The opportunity should not be missed for LEOs to add value to the Irish enterprise and innovation ecosystem

Any new services facilitated by the LEOs must be about sustainable job creation irrespective of whether they are in prioritised sectors or not. In speaking to one SME owner recently (emplying 10 staff) she felt that the policy of “If you are not in certain sectors or exporting we are not interested in you” is a big challenge for her business.

The link between expert interventions in the area of small business development and innovation and sustainable growth is widely accepted. When I was working on a national project with the Enterprise Europe Network last year for DG Enterprise our goal was to identify the obstacles that prevent Irish SMEs from engaging in innovation.

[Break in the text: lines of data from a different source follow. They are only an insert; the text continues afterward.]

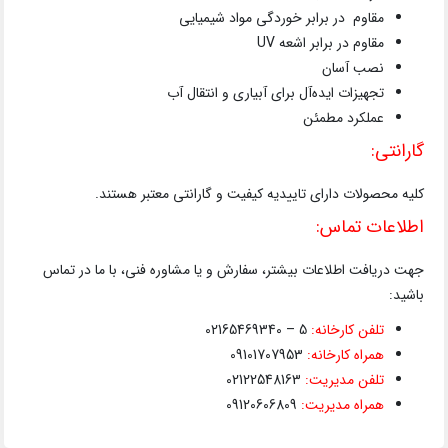
مقاوم در برابر خوردگی مواد شیمیایی
مقاوم در برابر اشعه UV
نصب آسان
تجهیزات ایده‌آل برای آبیاری و انتقال آب
عملکرد مطمئن
گارانتی:
کلیه محصولات دارای تاییدیه کیفیت و گارانتی معتبر هستند.
اطلاعات تماس:
جهت دریافت اطلاعات بیشتر، سفارش و یا مشاوره فنی، با ما در تماس
باشید:
تلفن کارخانه:
5 – 02165469340
همراه کارخانه:
09101707953
تلفن مدیریت:
02122548163
همراه مدیریت:
09120606809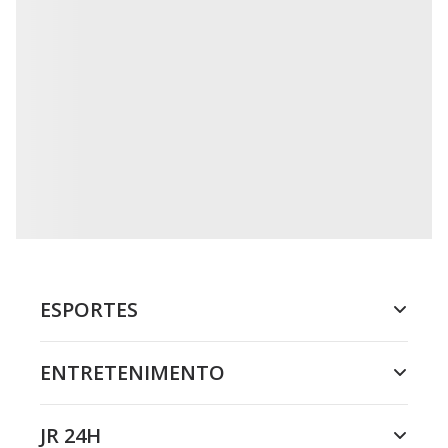
ESPORTES
ENTRETENIMENTO
JR 24H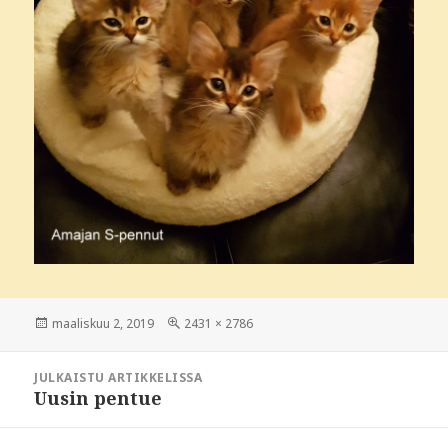
Julkaistu
maaliskuu 2, 2019
Täysikokoinen
2431 × 2786
Artikkelien
JULKAISTU ARTIKKELISSA
selaus
Uusin pentue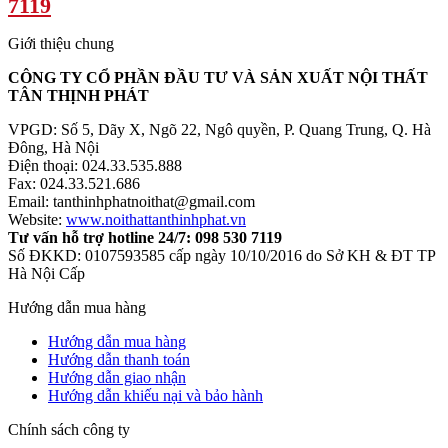
7119
Giới thiệu chung
CÔNG TY CỔ PHẦN ĐẦU TƯ VÀ SẢN XUẤT NỘI THẤT
TÂN THỊNH PHÁT
VPGD: Số 5, Dãy X, Ngõ 22, Ngô quyền, P. Quang Trung, Q. Hà
Đông, Hà Nội
Điện thoại: 024.33.535.888
Fax: 024.33.521.686
Email: tanthinhphatnoithat@gmail.com
Website:
www.noithattanthinhphat.vn
Tư vấn hỗ trợ hotline 24/7: 098 530 7119
Số ĐKKD: 0107593585 cấp ngày 10/10/2016 do Sở KH & ĐT TP
Hà Nội Cấp
Hướng dẫn mua hàng
Hướng dẫn mua hàng
Hướng dẫn thanh toán
Hướng dẫn giao nhận
Hướng dẫn khiếu nại và bảo hành
Chính sách công ty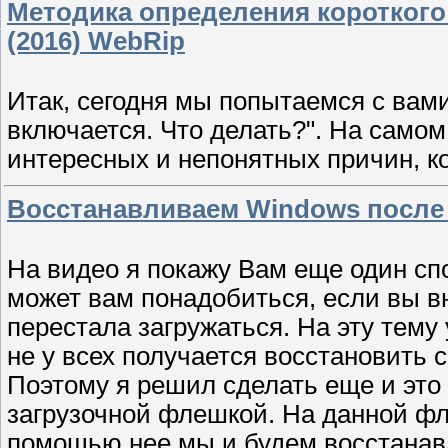
Методика определения короткого 
(2016) WebRip
Итак, сегодня мы попытаемся с вами
включается. Что делать?". На самом
интересных и непонятных причин, к
Восстанавливаем Windows после 
На видео я покажу Вам еще один сп
может вам понадобиться, если вы в
перестала загружаться. На эту тему 
не у всех получается восстановить
Поэтому я решил сделать еще и это
загрузочной флешкой. На данной ф
помощью нее мы и будем восстанав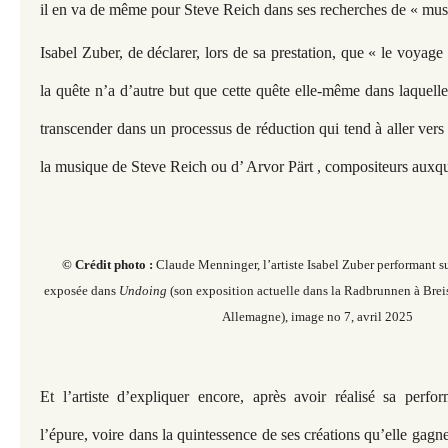
il en va de même pour Steve Reich dans ses recherches de « mus
Isabel Zuber, de déclarer, lors de sa prestation, que « le voyage 
la quête n’a d’autre but que cette quête elle-même dans laquelle 
transcender dans un processus de réduction qui tend à aller ver
la musique de Steve Reich ou d’ Arvor Pärt , compositeurs auxquel
© Crédit photo :
Claude Menninger, l’artiste Isabel Zuber performant
su
exposée dans
Undoing
(son exposition actuelle dans la Radbrunnen à Brei
Allemagne), image no 7, avril 2025
Et l’artiste d’expliquer encore, après avoir réalisé sa perfo
l’épure, voire dans la quintessence de ses créations qu’elle gagne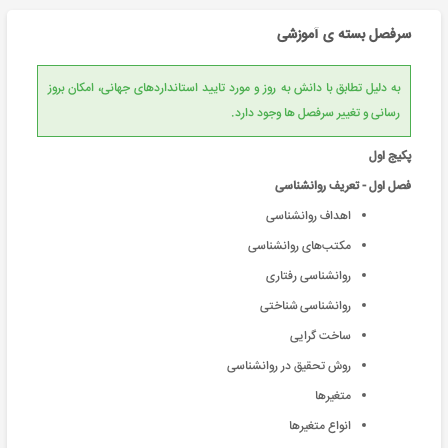
سرفصل بسته ی آموزشی
به دلیل تطابق با دانش به روز و مورد تایید استانداردهای جهانی، امکان بروز
رسانی و تغییر سرفصل ها وجود دارد.
پکیج اول
فصل اول - تعریف روانشناسی
اهداف روانشناسی
مکتب‌های روانشناسی
روانشناسی رفتاری
روانشناسی شناختی
ساخت گرایی
روش تحقیق در روانشناسی
متغیرها
انواع متغیرها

Of the 33 individual recommendations that arose from our focus groups 14 concerned a need for a role best summarised as a “Business Development & Innovation Coach” and 8 concerned the lack of education provided to SMEs development of their businesses and innovation. Commercial business development & innovation consultants are too expensive for the majority of small businesses therefore there is a market failure in this space which the proposed LEOs could productively address in the national interest.

 How would it work: An outline of the role of Business Development & Innovation Coach

The objective of such a programme offered by the proposed LEOs would be to seek to engage as many companies as possible in the the sustainable development of their business and engagement in the discipline of innovation from an early stage. The coach would need to be a practitioner themselves as opposed to an advisor. The individual actions that the BDI coach would undertake under this programme would include:

  1. Get the message across to SMEs that innovation is not necessarily technology/R&D intensive. SMEs need to understand that innovation embraces a while spectrum of activities such as knowledge management, product design, management practices etc. Innovation that has an impact on their profitability can take place in any aspect of their business.
  2. SMEs want practical solutions that will contribute immediately. Many SMEs are  constantly told “In business you need to keep re-inventing yourself” however support in approaching this challenge in a structured way is lacking. The trained BDI coach would agree with the client which tools from the spectrum of BDI tools and applications now available would have the potential to have the most impact in the short term in the cleint business. The Coach would follow up over a period of months via virtual meetings on Skype (to save the “time poor” owner manager travelling time) to ensure that these tools become embedded in day to day work practices of the client.
  3. The programme would be available across the spectrum from post Incubation Centre start ups to non EI companies up to 50 staff. The key criteria is are they sustainable rather than the sector they occupy.
  4. The BDI coach would be familiar with the complete range of relevant supports across all the agencies and could help the client engage with the supporting agencies and get going successfully with relevant innovation within their businesses.
  5. The coach would be outcomes focussed. A key performance indicator for each BDI coach would be how many successful SME BDI case studies they generate per annum. This will help provide evidence to Ireland’s SME base that business development works and that innovation doesn’t have to be risky.

And finally, innovation in provision of services at LEOs

 When established in 1993 the CEBs involved two significant innovations, the formalisation of supports to micro-enterprise and a concommitant relaxation of the previous mainstream industrial policy emphasis on manufacturing and internationally-traded services in respect of these micro-enterprises.

In my opinion the introduction of LEOs must involve a simliar commitment to innovation in provision. This can be achieved through the introduction of a national programme of Business Development & Innovation Coaches interventions. There is a good case from a national competitiveness perspective to ensure that all small and micro-enterprise in Ireland receive training and coaching in professional business development practice and engage in continual improvement and innovation.